• Task description
When a line of the entries below contains "HYBRID", it counts once; state how many such lines there are and nothing else.

(Stored data)
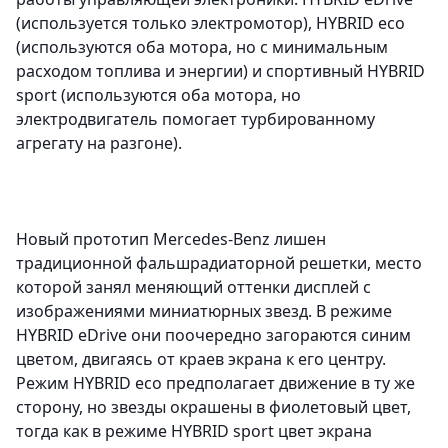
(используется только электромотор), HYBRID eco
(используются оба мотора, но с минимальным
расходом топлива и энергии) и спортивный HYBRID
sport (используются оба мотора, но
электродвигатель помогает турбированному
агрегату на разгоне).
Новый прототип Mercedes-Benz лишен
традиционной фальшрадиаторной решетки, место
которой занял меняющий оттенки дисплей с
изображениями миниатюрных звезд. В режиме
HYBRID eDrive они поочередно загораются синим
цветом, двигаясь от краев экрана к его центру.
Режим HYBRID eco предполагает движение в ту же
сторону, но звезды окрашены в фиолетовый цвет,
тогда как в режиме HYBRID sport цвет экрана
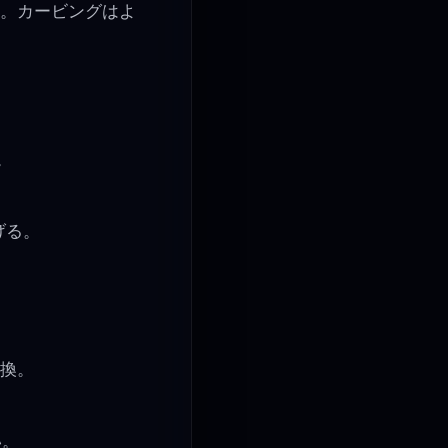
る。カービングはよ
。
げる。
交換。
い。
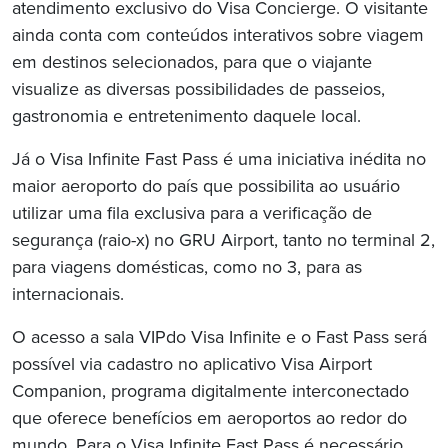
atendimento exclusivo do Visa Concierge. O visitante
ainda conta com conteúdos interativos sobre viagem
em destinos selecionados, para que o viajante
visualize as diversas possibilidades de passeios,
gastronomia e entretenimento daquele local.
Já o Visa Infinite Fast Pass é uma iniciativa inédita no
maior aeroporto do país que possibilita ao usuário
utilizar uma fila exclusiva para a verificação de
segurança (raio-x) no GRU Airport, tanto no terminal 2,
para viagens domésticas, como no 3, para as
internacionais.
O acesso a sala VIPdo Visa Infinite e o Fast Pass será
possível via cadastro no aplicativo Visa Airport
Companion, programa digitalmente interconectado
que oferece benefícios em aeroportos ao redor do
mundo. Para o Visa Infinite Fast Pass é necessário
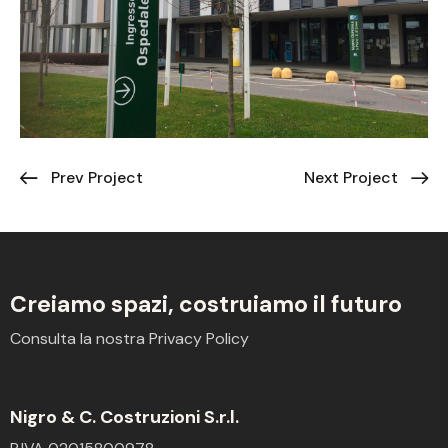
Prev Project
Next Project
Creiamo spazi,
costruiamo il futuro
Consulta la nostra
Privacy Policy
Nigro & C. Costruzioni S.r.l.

• Exercise response
5